8/10
Compelling character study and explosive drama
9 July 2006
Warning: Spoilers
Compelling character study of a man (Dirk Bogarde as Max) who is both eager to erase his past and determined to cling to its pleasures. Max is the ex-SS officer who enjoyed a complex, sado-masochistic relationship during WW2 with Lucia (Charlotte Rampling), his Jewish captive. When, more than a decade and a half later, Lucia turns up at the hotel where Max now works as a night porter, old pains and pleasures are reignited.
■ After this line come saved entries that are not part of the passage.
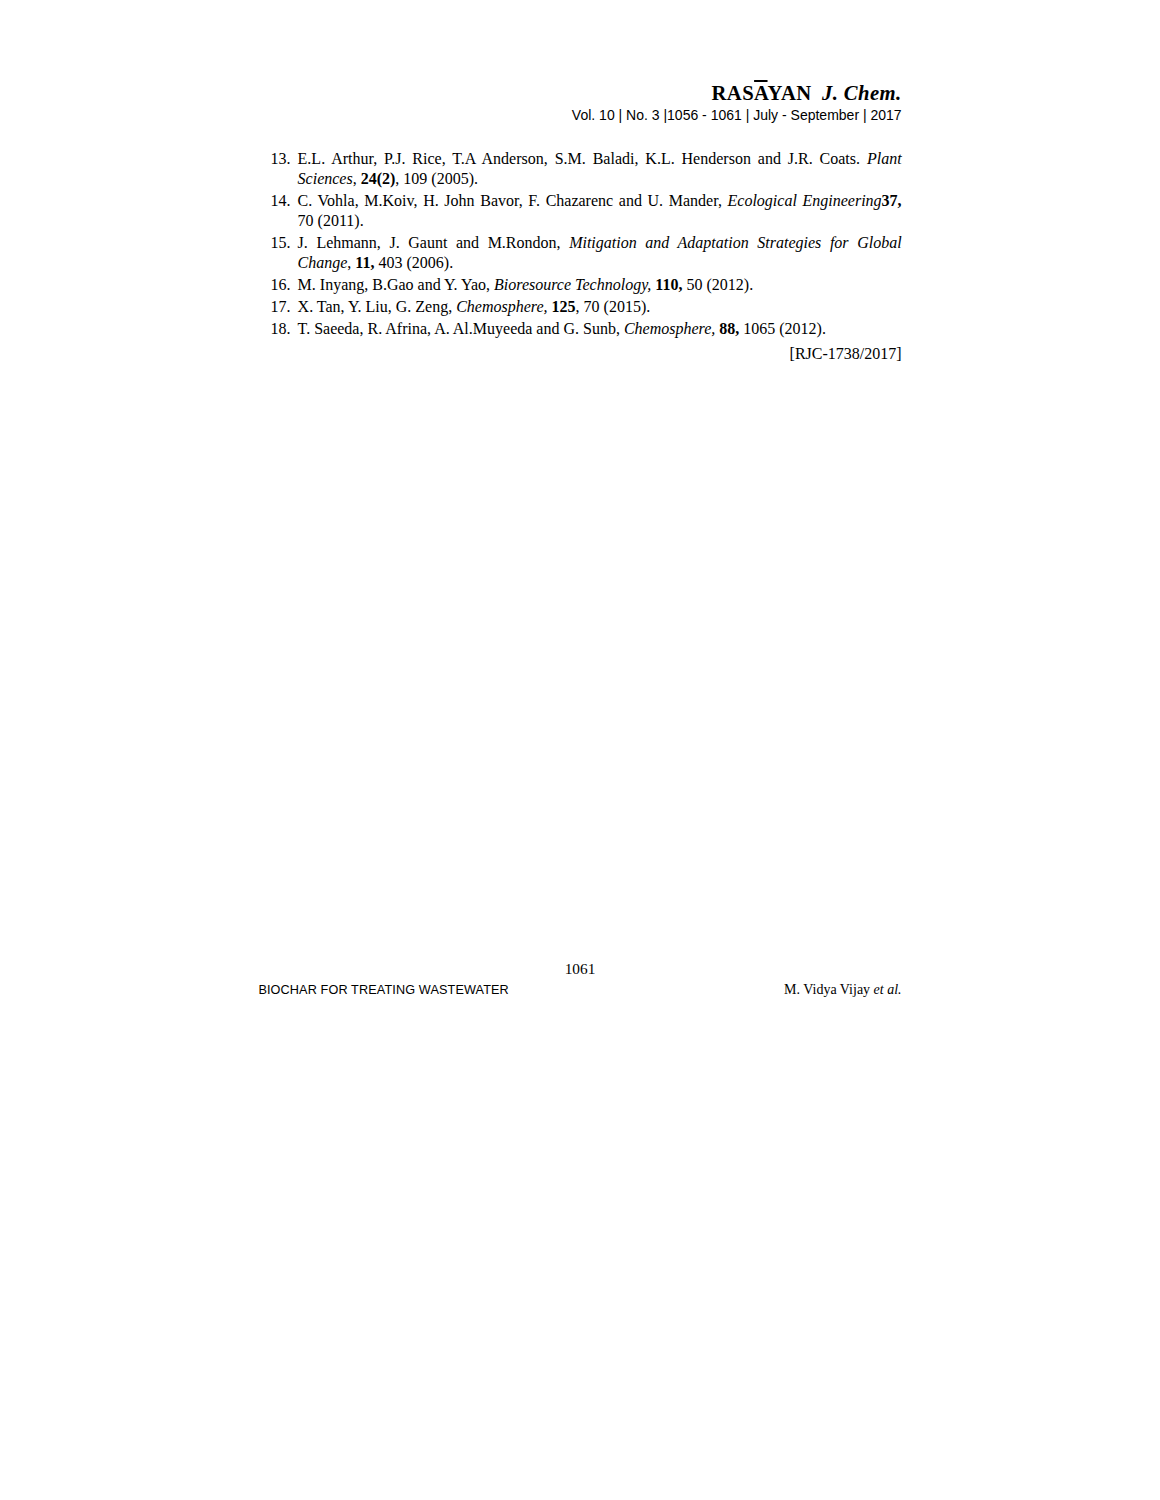RASAYAN J. Chem.
Vol. 10 | No. 3 |1056 - 1061 | July - September | 2017
13 E.L. Arthur, P.J. Rice, T.A Anderson, S.M. Baladi, K.L. Henderson and J.R. Coats. Plant Sciences, 24(2), 109 (2005).
14 C. Vohla, M.Koiv, H. John Bavor, F. Chazarenc and U. Mander, Ecological Engineering 37, 70 (2011).
15 J. Lehmann, J. Gaunt and M.Rondon, Mitigation and Adaptation Strategies for Global Change, 11, 403 (2006).
16 M. Inyang, B.Gao and Y. Yao, Bioresource Technology, 110, 50 (2012).
17 X. Tan, Y. Liu, G. Zeng, Chemosphere, 125, 70 (2015).
18 T. Saeeda, R. Afrina, A. Al.Muyeeda and G. Sunb, Chemosphere, 88, 1065 (2012).
[RJC-1738/2017]
1061
BIOCHAR FOR TREATING WASTEWATER M. Vidya Vijay et al.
Liliana Cavani's film is potent, powerful stuff, a kaleidescope of human observations and ideas. Bogarde's performance is an intense and tortured one, as is Rampling's essaying of the fascinating Lucia. A central plot thread concerning a core of ex-SS officers battling to erase their official records while fighting just as hard to maintain their inner power structure is the material of explosive drama.

Bogarde and Rampling's addiction to their checkered history rings absolutely true and provides for a series of potent erotic interludes. Cavani's handling of the script's multiple layers is expert, while the stately, inventive cinematography by Alfio Contini is striking and truly an example of style following substance.

A thriller, a love story, and a study of grotesque sexual politics, "The Night Porter" is an outstanding achievement, and a prime exhibit of a type of cinema that has now vanished. In every sense, a work that begins with the intellect.